3 Luoghi come fonte di economia sociale. Dopo aver dimostrato che lo spazio è il fattore sorgivo della partecipazione e della collaborazione, è necessario fare un salto (culturale) in avanti e rilanciare i luoghi come strumento per generare lavoro giusto e decente (ILO) e per rilanciare nuove economie sociali capaci di reinterpretare e rilanciare il mutualismo (Venturi-Zandonai). Sottrarre lo spazio pubblico alla speculazione e restituirlo non solo alla partecipazione ma anche ad economie di luogo, non puà essere solo un effetto della spinta che viene “dal basso”, ma una missione delle Pubbliche Amministrazioni (come suggerito dall’Action Plan Europeo sull’Economia Sociale)

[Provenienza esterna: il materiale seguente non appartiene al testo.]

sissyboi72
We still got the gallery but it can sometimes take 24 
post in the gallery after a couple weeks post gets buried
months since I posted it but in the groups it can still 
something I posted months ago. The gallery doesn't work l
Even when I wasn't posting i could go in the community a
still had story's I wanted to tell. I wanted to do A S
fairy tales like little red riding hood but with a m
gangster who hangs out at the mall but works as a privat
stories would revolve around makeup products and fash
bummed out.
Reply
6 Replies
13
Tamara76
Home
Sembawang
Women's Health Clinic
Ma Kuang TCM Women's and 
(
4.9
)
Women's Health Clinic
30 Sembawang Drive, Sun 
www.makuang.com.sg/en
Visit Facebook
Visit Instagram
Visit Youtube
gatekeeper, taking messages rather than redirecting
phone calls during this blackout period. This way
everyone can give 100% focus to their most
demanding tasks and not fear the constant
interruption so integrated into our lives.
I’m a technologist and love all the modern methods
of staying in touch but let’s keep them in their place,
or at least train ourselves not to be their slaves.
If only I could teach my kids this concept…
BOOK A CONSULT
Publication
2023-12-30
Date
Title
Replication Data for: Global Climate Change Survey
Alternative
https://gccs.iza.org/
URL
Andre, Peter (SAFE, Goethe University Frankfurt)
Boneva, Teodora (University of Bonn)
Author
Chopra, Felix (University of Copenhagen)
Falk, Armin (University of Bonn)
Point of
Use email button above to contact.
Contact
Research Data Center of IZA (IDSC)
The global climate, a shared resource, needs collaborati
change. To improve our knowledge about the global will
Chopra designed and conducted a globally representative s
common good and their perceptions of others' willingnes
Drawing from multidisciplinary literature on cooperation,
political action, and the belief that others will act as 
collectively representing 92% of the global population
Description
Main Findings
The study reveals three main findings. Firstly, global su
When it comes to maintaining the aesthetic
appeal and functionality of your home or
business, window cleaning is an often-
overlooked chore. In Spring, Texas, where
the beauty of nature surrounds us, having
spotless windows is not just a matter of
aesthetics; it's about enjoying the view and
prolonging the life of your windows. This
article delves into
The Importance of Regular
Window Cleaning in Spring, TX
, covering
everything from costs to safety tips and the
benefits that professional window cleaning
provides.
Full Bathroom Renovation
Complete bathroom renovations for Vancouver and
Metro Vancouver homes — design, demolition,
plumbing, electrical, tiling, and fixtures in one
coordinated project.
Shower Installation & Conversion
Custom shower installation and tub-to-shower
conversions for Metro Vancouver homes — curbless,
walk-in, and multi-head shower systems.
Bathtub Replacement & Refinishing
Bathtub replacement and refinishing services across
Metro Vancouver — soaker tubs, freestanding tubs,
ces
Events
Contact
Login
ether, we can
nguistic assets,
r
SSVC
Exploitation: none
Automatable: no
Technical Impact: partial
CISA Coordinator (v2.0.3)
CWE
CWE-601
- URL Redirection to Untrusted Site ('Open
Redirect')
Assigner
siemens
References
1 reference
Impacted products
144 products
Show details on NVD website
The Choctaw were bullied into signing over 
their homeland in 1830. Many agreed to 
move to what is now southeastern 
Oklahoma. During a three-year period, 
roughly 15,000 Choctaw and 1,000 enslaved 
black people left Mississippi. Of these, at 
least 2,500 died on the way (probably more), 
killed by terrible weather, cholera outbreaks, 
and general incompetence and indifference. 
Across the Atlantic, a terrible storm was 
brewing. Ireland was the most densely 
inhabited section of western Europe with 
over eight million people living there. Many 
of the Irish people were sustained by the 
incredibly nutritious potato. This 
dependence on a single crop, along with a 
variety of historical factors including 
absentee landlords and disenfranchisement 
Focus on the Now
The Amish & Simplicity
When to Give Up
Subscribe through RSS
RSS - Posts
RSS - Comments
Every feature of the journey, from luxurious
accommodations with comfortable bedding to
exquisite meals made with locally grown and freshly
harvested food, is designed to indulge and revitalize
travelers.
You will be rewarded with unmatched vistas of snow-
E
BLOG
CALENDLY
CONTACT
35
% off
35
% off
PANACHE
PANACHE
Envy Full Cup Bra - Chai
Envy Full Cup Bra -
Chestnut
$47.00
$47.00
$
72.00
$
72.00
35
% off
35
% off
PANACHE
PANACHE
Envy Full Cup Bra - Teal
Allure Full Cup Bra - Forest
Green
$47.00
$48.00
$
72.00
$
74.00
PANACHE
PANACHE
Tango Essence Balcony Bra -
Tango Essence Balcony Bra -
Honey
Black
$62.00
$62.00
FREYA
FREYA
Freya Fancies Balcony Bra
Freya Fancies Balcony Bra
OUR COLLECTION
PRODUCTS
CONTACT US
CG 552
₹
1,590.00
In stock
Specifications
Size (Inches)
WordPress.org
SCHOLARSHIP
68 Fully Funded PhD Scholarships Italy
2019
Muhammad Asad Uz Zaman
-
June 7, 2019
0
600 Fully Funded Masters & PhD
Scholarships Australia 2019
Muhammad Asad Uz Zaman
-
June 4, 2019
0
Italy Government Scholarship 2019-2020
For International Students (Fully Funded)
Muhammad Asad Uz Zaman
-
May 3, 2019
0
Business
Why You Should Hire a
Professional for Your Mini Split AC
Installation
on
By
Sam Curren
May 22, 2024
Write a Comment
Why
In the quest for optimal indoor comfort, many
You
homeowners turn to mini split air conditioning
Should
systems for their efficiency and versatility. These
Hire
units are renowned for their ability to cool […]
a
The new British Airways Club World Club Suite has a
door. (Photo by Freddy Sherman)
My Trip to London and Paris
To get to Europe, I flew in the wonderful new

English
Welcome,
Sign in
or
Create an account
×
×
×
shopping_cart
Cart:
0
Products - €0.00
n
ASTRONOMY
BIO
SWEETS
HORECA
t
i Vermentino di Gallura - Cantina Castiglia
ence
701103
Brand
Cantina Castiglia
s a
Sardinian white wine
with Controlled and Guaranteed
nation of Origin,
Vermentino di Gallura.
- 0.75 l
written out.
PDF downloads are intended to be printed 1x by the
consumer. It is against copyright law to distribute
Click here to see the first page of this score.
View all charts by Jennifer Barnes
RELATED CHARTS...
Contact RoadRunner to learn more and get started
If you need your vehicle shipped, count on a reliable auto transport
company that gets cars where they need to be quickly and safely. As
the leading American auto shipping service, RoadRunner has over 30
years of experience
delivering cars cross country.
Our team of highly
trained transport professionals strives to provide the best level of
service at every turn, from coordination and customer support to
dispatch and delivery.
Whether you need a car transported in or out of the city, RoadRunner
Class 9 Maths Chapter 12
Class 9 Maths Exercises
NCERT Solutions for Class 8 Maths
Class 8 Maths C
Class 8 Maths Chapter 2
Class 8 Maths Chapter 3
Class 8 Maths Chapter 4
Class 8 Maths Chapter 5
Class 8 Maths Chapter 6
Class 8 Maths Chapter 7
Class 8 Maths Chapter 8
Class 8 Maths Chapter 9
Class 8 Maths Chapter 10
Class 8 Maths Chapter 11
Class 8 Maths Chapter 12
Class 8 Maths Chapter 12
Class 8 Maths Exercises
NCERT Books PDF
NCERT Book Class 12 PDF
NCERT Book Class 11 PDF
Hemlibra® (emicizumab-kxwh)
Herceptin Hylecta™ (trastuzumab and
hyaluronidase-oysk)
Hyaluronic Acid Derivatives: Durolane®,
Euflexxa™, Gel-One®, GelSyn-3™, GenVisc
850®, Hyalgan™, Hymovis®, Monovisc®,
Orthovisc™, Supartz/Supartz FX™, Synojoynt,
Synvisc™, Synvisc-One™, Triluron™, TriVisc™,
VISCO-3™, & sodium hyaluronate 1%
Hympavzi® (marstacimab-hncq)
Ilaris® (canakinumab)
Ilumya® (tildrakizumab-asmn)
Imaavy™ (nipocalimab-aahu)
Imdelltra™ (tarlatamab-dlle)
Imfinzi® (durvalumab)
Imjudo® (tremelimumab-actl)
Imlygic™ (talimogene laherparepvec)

Tre prospettive da coltivare non solo per alimentare credibili valutazioni d’impatto sociale (sempre più spesso ridotte a procedure che orchestrano metriche dentro un marketplace di fornitori) ma per contrastare la crescente strumentalità che invade la dimensione fisica dello spazio pubblico, il suo valore d’uso e di legame.  La battaglia contro la rendita e la desertificazione sociale richiede un approccio che radicalizza il valore dei luoghi, lo ri-sostanzia legandolo al valore dell’umano ed alla sua fioritura (S. Zamagni).